◆ SET TASK 1: Copy every line of the listing of living things below, from kingdom down to scientific name, keeping each line the same. Leave the pictures out of your copy.
* BEGIN SOURCE DOCUMENT *
In the same vein, “World From A Window” feels especially on point just now, a song Conlon started while watching his cat observing life outdoors from a window, before realizing how much it resembled his own behavior, observing humanity through his phone, rather than engaging directly. Countering this tendency is “Moments In Time,” a mid-tempo reminder to be fully present in our lives so that we can savor moments “made of dust and light.” In between, Sara Watkins’ harmony vocals put the cherry on top of first-half highlight “Don’t Let Love Slip Away,” a gorgeous folk-rock tune whose rippling chorus immediately reminds of the Jayhawks.

The second half, beginning with “World From A Window,” is stronger still. “In The Blink Of An Eye” contrasts our everyday struggles with the knowledge that everything we devote so much energy and angst to can all disappear in an instant. Then second-half highlight “Where The Shadows Outgrow The Light” juxtaposes warm, upbeat music with a spiraling-downward lyric (“If I could cry out it would be a cry in despair”), its sweeping melody beautifully sung and arranged. Up next, “Sparks Of The Divine” offers a lovely, lilting mid-tempo number about those special moments when things come together and jolt us with the sense that we are part of something larger than ourselves.
* END SOURCE DOCUMENT *
* BEGIN DATASET *
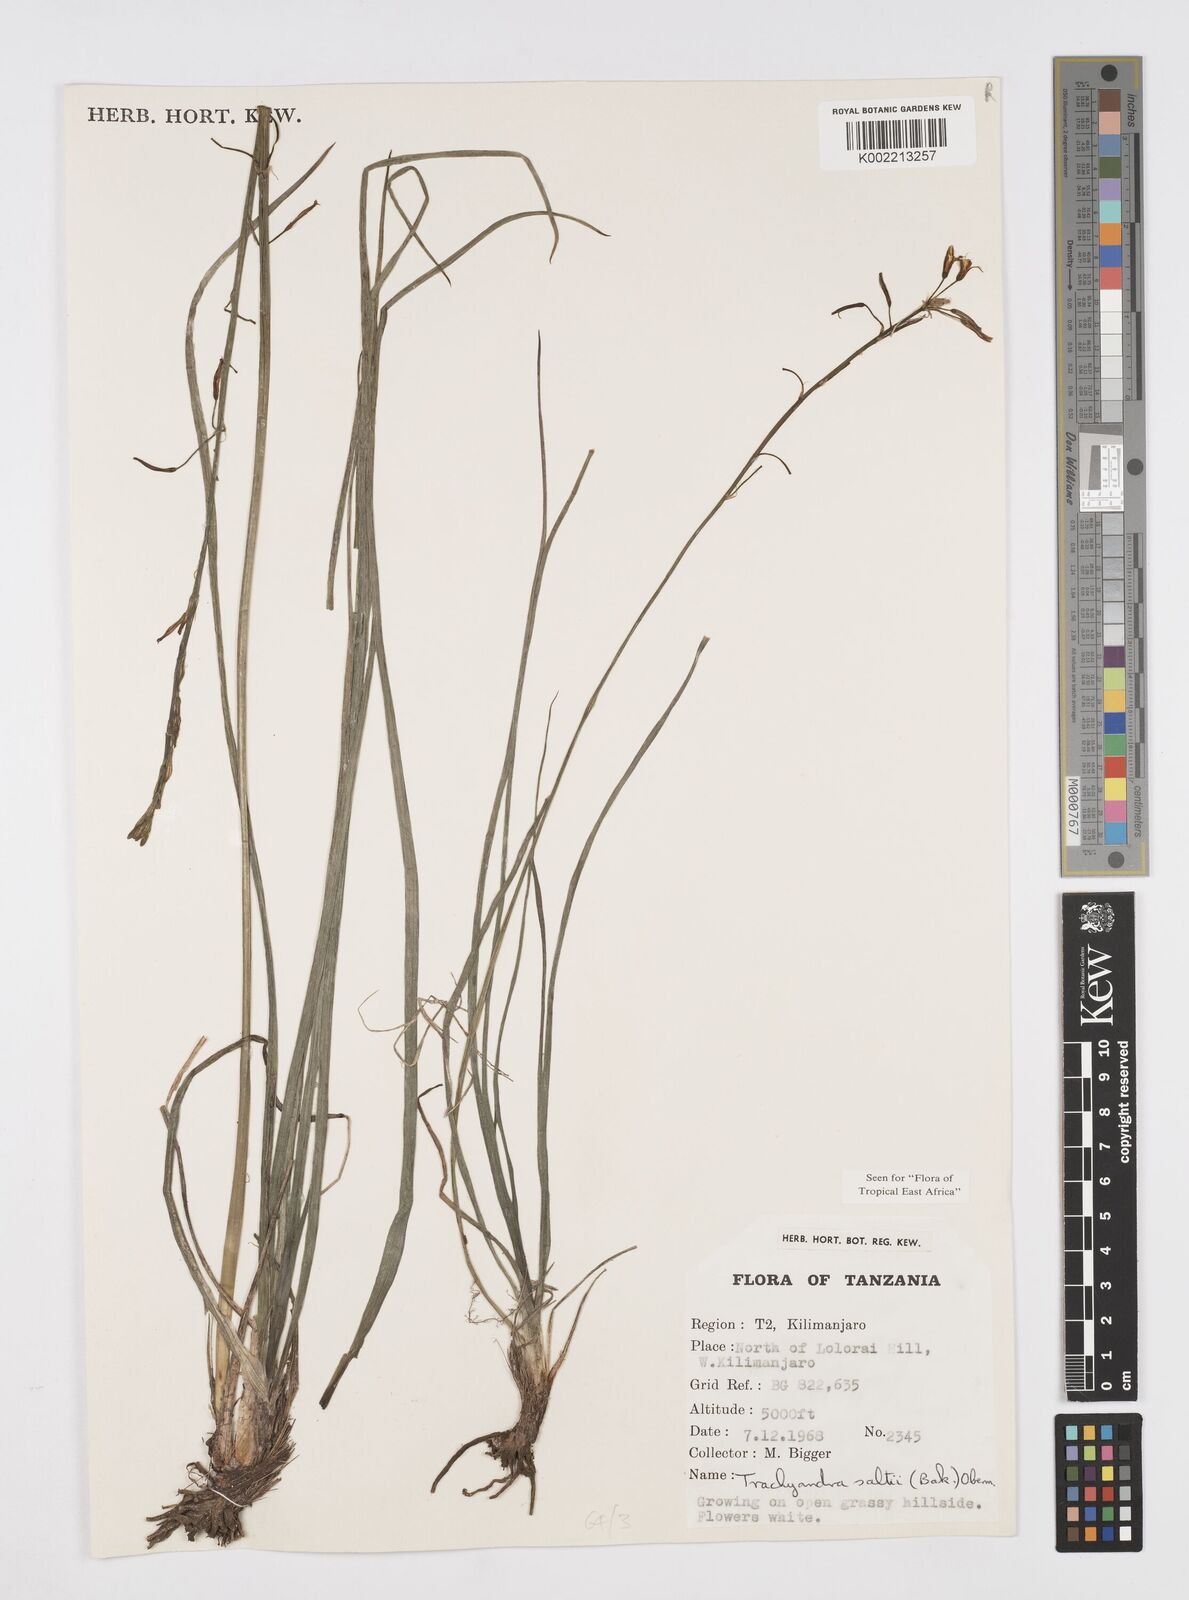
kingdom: Plantae
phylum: Tracheophyta
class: Liliopsida
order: Asparagales
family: Asphodelaceae
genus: Trachyandra
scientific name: Trachyandra saltii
* END DATASET *
◆ SET TASK 2:
Answer these questions from the review above:
(a) What was Conlon's cat doing when he started writing "World From A Window"?
(b) Who sings the harmony vocals on "Don't Let Love Slip Away"?
(c) What kind of music does "Where The Shadows Outgrow The Light" pair with its spiraling-downward lyric?

◆ EXERCISE SOLUTION 1:
kingdom: Plantae
phylum: Tracheophyta
class: Liliopsida
order: Asparagales
family: Asphodelaceae
genus: Trachyandra
scientific name: Trachyandra saltii

◆ EXERCISE SOLUTION 2:
(a) It was observing life outdoors from a window.
(b) Sara Watkins.
(c) Warm, upbeat music.